1. Sponsor & Operator Evaluation

People Come First. Always.

Independent sponsors and operators play a decisive role in SMB outcomes. Before underwriting a business, we spend significant time underwriting the individuals behind it.

We assess:

Relevant Experience & Judgment

Prior operating, investing, or industry experience that directly translates to the target business.

Motivation & Ownership Mindset

A long-term orientation toward stewardship, not short-term financial engineering.

Alignment of Incentives

Meaningful personal capital at risk, with economics structured so sponsors win only when investors win.

Character & Integrity

Transparency, intellectual honesty, and the resilience required for SMB ownership.

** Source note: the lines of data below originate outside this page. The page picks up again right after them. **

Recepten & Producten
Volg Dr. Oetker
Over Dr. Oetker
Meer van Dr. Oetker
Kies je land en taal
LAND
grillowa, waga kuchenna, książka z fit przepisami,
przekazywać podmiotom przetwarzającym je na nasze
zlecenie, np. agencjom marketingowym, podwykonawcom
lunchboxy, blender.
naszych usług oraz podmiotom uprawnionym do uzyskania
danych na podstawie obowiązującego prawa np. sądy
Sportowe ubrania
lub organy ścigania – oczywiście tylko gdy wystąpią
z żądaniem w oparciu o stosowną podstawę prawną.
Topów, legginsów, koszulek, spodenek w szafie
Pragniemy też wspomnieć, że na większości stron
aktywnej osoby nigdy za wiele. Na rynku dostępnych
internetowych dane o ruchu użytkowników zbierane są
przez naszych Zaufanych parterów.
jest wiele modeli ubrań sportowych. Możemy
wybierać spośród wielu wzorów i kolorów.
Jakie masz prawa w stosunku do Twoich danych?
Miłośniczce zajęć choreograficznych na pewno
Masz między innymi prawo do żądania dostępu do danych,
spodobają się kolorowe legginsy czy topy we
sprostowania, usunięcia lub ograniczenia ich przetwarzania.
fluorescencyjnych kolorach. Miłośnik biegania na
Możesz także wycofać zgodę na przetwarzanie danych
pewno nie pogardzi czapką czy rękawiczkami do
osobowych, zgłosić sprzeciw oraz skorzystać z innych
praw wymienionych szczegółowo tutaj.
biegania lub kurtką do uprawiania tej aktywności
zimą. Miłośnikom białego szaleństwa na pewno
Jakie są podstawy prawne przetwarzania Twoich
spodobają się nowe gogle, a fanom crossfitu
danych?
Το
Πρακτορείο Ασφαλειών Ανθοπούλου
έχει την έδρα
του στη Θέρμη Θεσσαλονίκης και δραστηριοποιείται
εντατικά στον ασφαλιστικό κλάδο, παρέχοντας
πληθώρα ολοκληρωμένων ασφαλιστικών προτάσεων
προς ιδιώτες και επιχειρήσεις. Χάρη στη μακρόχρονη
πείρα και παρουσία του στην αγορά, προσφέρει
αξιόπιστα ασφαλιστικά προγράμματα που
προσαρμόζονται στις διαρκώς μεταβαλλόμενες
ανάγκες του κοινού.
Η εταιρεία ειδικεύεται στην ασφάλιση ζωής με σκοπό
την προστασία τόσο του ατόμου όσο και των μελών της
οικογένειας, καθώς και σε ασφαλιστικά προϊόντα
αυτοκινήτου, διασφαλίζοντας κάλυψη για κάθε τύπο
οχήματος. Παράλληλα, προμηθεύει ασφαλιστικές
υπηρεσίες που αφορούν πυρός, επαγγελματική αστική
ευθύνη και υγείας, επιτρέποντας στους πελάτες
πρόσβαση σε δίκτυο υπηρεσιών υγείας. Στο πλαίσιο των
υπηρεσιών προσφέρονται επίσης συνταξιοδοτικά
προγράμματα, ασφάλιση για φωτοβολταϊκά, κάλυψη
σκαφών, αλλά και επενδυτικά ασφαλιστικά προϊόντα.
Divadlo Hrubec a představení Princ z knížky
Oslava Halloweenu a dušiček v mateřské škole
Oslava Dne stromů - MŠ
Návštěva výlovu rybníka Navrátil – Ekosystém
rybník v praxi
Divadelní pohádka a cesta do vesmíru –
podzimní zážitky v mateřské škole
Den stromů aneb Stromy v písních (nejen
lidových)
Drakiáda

This evaluation is informed by reference checks, prior deal reviews, structured questionnaires, and direct working sessions with the sponsor.

2. Business Fundamentals

Durable Cash Flows and Margin of Safety

We focus on businesses that exhibit resilience through cycles and operational simplicity. Our underwriting centers on:

Historical Financial Performance

Revenue quality, EBITDA sustainability, working capital dynamics, and cash conversion.

Customer & Revenue Concentration

Dependency on key customers, contract terms, churn, and switching costs.

Industry Structure & Competitive Positioning

Market fragmentation, barriers to entry, pricing power, and secular tailwinds or headwinds.

Organic & Inorganic Growth Levers

Operational improvements, pricing discipline, professionalization, and bolt-on acquisition potential.

Our objective is to understand how the business truly makes money – and what could threaten that reality.

3. Independent Diligence Workstreams

Assumptions Must Be Pressure-Tested

To introduce objectivity and rigor, we rely on third-party diligence where appropriate:

Quality of Earnings (QoE)

Validates normalized EBITDA and uncovers one-time or non-recurring items.

Legal & Regulatory Review

Identifies contractual risks, compliance gaps, and contingent liabilities.

Operational Diligence

Evaluates systems, processes, scalability, and key operational risks.

Commercial Diligence

Assesses customer behavior, competitive dynamics, and market sustainability.

External diligence ensures decisions are based on verified facts—not optimistic projections.

4. Capital Structure & Risk Management

The Right Deal Can Fail with the Wrong Structure

We place significant emphasis on downside protection and conservative leverage.

Key considerations include:

Prudent Use of Leverage

Balancing SBA debt, senior financing, seller notes, and equity to preserve flexibility.

Scenario & Sensitivity Analysis

Stress-testing performance under downside, base, and upside cases.

Structural Protections

Covenants, escrows, seller rollover equity, earn-outs, and governance rights.

Our goal is not maximum leverage—it is maximum survivability.

5. Investment Decision & Ongoing Partnership

Transparency Before Capital. Support After Closing.

All findings are distilled into a comprehensive Investment Memo, shared with SMB VIG syndicate members. We clearly articulate:

  • Investment thesis and return drivers
  • Key risks and mitigants
  • Capital structure and downside scenarios

Once invested, we remain actively engaged, supporting sponsors and operators through governance participation, strategic input, and access to capital and resources.

Why This Matters

Diligence at SMB VIG is not about quick decisions—it is about applying a disciplined investment process focused on alignment, rigorous analysis, and risk management.

By combining value-investing principles with deep sponsor partnerships, SMB VIG seeks to deliver strong, risk-adjusted returns.